The data Start Marker

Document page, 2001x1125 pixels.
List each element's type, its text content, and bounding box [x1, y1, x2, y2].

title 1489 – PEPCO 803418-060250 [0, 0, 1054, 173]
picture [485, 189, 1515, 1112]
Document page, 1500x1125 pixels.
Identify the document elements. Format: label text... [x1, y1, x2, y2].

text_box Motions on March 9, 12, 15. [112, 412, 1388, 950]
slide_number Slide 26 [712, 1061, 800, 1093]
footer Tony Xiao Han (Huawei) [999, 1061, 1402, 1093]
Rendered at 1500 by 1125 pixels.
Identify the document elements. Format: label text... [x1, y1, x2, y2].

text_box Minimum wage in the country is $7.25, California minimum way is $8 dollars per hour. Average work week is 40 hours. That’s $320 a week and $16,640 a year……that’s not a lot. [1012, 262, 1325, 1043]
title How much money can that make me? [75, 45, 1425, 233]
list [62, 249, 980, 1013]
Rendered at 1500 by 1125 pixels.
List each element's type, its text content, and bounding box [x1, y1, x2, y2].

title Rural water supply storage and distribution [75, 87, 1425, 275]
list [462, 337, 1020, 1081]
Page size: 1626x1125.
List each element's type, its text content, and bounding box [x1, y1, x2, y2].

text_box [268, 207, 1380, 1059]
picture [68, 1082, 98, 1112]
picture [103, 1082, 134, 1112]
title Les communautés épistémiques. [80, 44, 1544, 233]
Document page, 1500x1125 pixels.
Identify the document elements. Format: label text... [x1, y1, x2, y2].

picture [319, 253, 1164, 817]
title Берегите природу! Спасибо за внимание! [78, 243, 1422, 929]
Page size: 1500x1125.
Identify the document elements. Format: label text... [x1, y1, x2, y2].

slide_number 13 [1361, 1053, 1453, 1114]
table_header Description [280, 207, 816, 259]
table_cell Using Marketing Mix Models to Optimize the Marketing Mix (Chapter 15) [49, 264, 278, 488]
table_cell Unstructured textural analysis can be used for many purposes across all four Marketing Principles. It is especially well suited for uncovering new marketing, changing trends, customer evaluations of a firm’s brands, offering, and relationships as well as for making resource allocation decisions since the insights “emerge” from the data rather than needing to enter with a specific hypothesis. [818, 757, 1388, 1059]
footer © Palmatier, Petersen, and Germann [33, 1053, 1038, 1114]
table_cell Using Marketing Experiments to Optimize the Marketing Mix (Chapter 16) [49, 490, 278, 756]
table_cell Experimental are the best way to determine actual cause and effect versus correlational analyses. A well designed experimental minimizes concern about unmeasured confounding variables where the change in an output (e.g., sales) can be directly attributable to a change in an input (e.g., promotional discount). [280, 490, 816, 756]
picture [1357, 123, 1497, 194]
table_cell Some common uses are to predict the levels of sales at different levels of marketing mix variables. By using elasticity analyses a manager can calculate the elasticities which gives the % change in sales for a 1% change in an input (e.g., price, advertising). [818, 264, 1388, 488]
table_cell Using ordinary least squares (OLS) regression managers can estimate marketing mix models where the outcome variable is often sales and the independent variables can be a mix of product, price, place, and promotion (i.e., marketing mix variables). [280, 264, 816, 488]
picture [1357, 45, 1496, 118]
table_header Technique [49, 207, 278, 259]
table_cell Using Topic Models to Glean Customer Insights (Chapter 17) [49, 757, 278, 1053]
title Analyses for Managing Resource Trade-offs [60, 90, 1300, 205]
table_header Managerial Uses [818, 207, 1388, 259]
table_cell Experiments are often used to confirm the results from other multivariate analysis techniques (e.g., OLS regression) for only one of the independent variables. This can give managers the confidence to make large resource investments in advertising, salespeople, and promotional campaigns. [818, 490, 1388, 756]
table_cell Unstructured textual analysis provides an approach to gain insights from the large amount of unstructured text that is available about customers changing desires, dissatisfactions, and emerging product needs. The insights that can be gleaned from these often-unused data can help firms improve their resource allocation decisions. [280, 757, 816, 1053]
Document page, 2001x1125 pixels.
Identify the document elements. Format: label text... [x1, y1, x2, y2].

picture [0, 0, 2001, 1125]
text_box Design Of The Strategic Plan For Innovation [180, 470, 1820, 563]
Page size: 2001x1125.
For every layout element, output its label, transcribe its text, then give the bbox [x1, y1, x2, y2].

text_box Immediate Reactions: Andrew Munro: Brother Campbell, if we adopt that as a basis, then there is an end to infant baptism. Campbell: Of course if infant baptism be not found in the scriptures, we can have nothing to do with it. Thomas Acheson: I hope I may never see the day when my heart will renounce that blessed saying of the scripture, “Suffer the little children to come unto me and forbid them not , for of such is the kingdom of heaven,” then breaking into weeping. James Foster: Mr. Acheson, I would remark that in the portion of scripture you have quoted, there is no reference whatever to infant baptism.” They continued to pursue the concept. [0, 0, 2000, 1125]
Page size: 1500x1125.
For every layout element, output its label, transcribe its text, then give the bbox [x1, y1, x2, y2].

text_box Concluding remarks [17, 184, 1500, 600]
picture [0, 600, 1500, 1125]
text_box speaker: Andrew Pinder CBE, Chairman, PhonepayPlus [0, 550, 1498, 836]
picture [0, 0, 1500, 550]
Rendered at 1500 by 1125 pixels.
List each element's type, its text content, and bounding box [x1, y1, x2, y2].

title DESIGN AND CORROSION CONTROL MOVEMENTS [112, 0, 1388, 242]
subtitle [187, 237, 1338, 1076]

The data End Marker

To-do item | Retype all of the records so that every line matches the original exactly.

Exercise response |
Document page, 2001x1125 pixels.
List each element's type, its text content, and bounding box [x1, y1, x2, y2].

title 1489 – PEPCO 803418-060250 [0, 0, 1054, 173]
picture [485, 189, 1515, 1112]
Document page, 1500x1125 pixels.
Identify the document elements. Format: label text... [x1, y1, x2, y2].

text_box Motions on March 9, 12, 15. [112, 412, 1388, 950]
slide_number Slide 26 [712, 1061, 800, 1093]
footer Tony Xiao Han (Huawei) [999, 1061, 1402, 1093]
Rendered at 1500 by 1125 pixels.
Identify the document elements. Format: label text... [x1, y1, x2, y2].

text_box Minimum wage in the country is $7.25, California minimum way is $8 dollars per hour. Average work week is 40 hours. That’s $320 a week and $16,640 a year……that’s not a lot. [1012, 262, 1325, 1043]
title How much money can that make me? [75, 45, 1425, 233]
list [62, 249, 980, 1013]
Rendered at 1500 by 1125 pixels.
List each element's type, its text content, and bounding box [x1, y1, x2, y2].

title Rural water supply storage and distribution [75, 87, 1425, 275]
list [462, 337, 1020, 1081]
Page size: 1626x1125.
List each element's type, its text content, and bounding box [x1, y1, x2, y2].

text_box [268, 207, 1380, 1059]
picture [68, 1082, 98, 1112]
picture [103, 1082, 134, 1112]
title Les communautés épistémiques. [80, 44, 1544, 233]
Document page, 1500x1125 pixels.
Identify the document elements. Format: label text... [x1, y1, x2, y2].

picture [319, 253, 1164, 817]
title Берегите природу! Спасибо за внимание! [78, 243, 1422, 929]
Page size: 1500x1125.
Identify the document elements. Format: label text... [x1, y1, x2, y2].

slide_number 13 [1361, 1053, 1453, 1114]
table_header Description [280, 207, 816, 259]
table_cell Using Marketing Mix Models to Optimize the Marketing Mix (Chapter 15) [49, 264, 278, 488]
table_cell Unstructured textural analysis can be used for many purposes across all four Marketing Principles. It is especially well suited for uncovering new marketing, changing trends, customer evaluations of a firm’s brands, offering, and relationships as well as for making resource allocation decisions since the insights “emerge” from the data rather than needing to enter with a specific hypothesis. [818, 757, 1388, 1059]
footer © Palmatier, Petersen, and Germann [33, 1053, 1038, 1114]
table_cell Using Marketing Experiments to Optimize the Marketing Mix (Chapter 16) [49, 490, 278, 756]
table_cell Experimental are the best way to determine actual cause and effect versus correlational analyses. A well designed experimental minimizes concern about unmeasured confounding variables where the change in an output (e.g., sales) can be directly attributable to a change in an input (e.g., promotional discount). [280, 490, 816, 756]
picture [1357, 123, 1497, 194]
table_cell Some common uses are to predict the levels of sales at different levels of marketing mix variables. By using elasticity analyses a manager can calculate the elasticities which gives the % change in sales for a 1% change in an input (e.g., price, advertising). [818, 264, 1388, 488]
table_cell Using ordinary least squares (OLS) regression managers can estimate marketing mix models where the outcome variable is often sales and the independent variables can be a mix of product, price, place, and promotion (i.e., marketing mix variables). [280, 264, 816, 488]
picture [1357, 45, 1496, 118]
table_header Technique [49, 207, 278, 259]
table_cell Using Topic Models to Glean Customer Insights (Chapter 17) [49, 757, 278, 1053]
title Analyses for Managing Resource Trade-offs [60, 90, 1300, 205]
table_header Managerial Uses [818, 207, 1388, 259]
table_cell Experiments are often used to confirm the results from other multivariate analysis techniques (e.g., OLS regression) for only one of the independent variables. This can give managers the confidence to make large resource investments in advertising, salespeople, and promotional campaigns. [818, 490, 1388, 756]
table_cell Unstructured textual analysis provides an approach to gain insights from the large amount of unstructured text that is available about customers changing desires, dissatisfactions, and emerging product needs. The insights that can be gleaned from these often-unused data can help firms improve their resource allocation decisions. [280, 757, 816, 1053]
Document page, 2001x1125 pixels.
Identify the document elements. Format: label text... [x1, y1, x2, y2].

picture [0, 0, 2001, 1125]
text_box Design Of The Strategic Plan For Innovation [180, 470, 1820, 563]
Page size: 2001x1125.
For every layout element, output its label, transcribe its text, then give the bbox [x1, y1, x2, y2].

text_box Immediate Reactions: Andrew Munro: Brother Campbell, if we adopt that as a basis, then there is an end to infant baptism. Campbell: Of course if infant baptism be not found in the scriptures, we can have nothing to do with it. Thomas Acheson: I hope I may never see the day when my heart will renounce that blessed saying of the scripture, “Suffer the little children to come unto me and forbid them not , for of such is the kingdom of heaven,” then breaking into weeping. James Foster: Mr. Acheson, I would remark that in the portion of scripture you have quoted, there is no reference whatever to infant baptism.” They continued to pursue the concept. [0, 0, 2000, 1125]
Page size: 1500x1125.
For every layout element, output its label, transcribe its text, then give the bbox [x1, y1, x2, y2].

text_box Concluding remarks [17, 184, 1500, 600]
picture [0, 600, 1500, 1125]
text_box speaker: Andrew Pinder CBE, Chairman, PhonepayPlus [0, 550, 1498, 836]
picture [0, 0, 1500, 550]
Rendered at 1500 by 1125 pixels.
List each element's type, its text content, and bounding box [x1, y1, x2, y2].

title DESIGN AND CORROSION CONTROL MOVEMENTS [112, 0, 1388, 242]
subtitle [187, 237, 1338, 1076]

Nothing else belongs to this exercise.